Please remember — I, too, am a patient. I demand efficiency, a good relationship with my medical team, and answers when I am not feeling well. I always show up early. I do not want to come in if I can avoid a visit. I doublecheck my medical bills to understand the charges I have received and how my high deductible plan works. I lament the cost of health care and am disgusted by the prices I pay.

Being on both sides of the physician-patient relationship, I have ideas as to what works and what does not. My feet are pounding the pavement in a system that does not want to hear from me or truly value my expertise.

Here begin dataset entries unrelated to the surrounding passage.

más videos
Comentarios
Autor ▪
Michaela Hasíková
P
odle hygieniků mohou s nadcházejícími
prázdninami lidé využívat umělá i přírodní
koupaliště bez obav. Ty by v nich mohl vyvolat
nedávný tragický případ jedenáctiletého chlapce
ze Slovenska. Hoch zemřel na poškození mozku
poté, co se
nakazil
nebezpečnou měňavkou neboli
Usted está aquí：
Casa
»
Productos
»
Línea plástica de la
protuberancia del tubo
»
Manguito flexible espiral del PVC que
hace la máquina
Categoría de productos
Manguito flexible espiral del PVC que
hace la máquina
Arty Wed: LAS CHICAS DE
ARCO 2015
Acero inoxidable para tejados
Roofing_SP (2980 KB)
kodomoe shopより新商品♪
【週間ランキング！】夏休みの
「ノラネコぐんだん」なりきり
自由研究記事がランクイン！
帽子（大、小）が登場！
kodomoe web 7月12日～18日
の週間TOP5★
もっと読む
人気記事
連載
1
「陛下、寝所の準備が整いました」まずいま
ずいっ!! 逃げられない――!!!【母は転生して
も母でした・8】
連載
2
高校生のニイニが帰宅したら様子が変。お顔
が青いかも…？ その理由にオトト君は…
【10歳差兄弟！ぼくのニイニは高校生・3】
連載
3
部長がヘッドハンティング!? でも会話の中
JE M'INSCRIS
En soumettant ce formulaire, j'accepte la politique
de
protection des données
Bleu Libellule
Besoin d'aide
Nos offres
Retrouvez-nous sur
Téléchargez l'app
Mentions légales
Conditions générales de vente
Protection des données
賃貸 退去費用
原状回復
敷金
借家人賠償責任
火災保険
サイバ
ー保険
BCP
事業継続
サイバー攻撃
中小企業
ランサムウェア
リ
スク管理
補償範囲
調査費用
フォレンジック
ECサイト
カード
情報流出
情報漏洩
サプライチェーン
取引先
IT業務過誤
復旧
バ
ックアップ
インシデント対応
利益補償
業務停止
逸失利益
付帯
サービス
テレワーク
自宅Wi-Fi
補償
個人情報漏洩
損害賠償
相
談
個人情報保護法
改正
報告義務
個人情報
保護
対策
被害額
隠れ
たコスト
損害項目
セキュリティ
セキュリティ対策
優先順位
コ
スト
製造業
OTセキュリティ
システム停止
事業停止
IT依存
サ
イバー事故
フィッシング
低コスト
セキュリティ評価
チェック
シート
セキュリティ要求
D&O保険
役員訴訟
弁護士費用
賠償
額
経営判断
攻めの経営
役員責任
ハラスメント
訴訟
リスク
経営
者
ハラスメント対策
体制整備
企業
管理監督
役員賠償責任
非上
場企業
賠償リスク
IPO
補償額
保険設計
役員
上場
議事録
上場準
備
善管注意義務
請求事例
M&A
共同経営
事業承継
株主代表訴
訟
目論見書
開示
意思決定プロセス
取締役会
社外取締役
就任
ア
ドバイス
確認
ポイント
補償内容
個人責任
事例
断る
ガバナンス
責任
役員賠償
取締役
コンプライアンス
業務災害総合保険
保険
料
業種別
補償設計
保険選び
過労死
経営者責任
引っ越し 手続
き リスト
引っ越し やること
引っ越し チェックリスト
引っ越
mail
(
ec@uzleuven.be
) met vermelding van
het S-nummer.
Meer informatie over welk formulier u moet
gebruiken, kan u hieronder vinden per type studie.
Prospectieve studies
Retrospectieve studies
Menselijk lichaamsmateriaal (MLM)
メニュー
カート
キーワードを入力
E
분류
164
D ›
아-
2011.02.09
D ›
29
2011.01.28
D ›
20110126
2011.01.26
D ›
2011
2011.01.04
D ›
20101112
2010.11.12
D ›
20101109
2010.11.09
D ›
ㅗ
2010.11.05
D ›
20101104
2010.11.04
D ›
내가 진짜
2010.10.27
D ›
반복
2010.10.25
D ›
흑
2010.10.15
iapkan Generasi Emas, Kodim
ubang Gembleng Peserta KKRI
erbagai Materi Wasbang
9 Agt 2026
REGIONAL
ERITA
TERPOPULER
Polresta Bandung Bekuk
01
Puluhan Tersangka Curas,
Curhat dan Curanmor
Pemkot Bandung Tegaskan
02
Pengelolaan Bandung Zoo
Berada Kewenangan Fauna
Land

I harken back when the old, now-retired family doctors recall being an intrinsic part of the community making house calls and sometimes paid in potatoes or apple pies. Everyone was clear on roles and responsibilities, and no one was as self-certain and self-absorbed as our fast-paced world has made us today.

I cannot figure out who I am or what role I play. Can I use my hard-earned expensive filter or do I simply please and appease? Today, I am a factory line worker — with foremen who will not keep the patients moving on the belt in a timely fashion. But when there is a bottleneck, I am blamed. Tomorrow I will be the mechanic asked to service the car brought in for a 50,000-mile checkup. But wait — would I also install new wipers and fix the broken side window? Yet be forewarned, the customer does not want to pay for those extras and will complain! Or am I forever the fast-food worker managing individualized orders of each person driving by demanding a burger with two all-beef patties, special sauce, no lettuce and — wait — would I hold that sesame seed bun?! Because, of course, the customer recently read keto is the new fad on the internet!

Katie Klingberg is a family physician.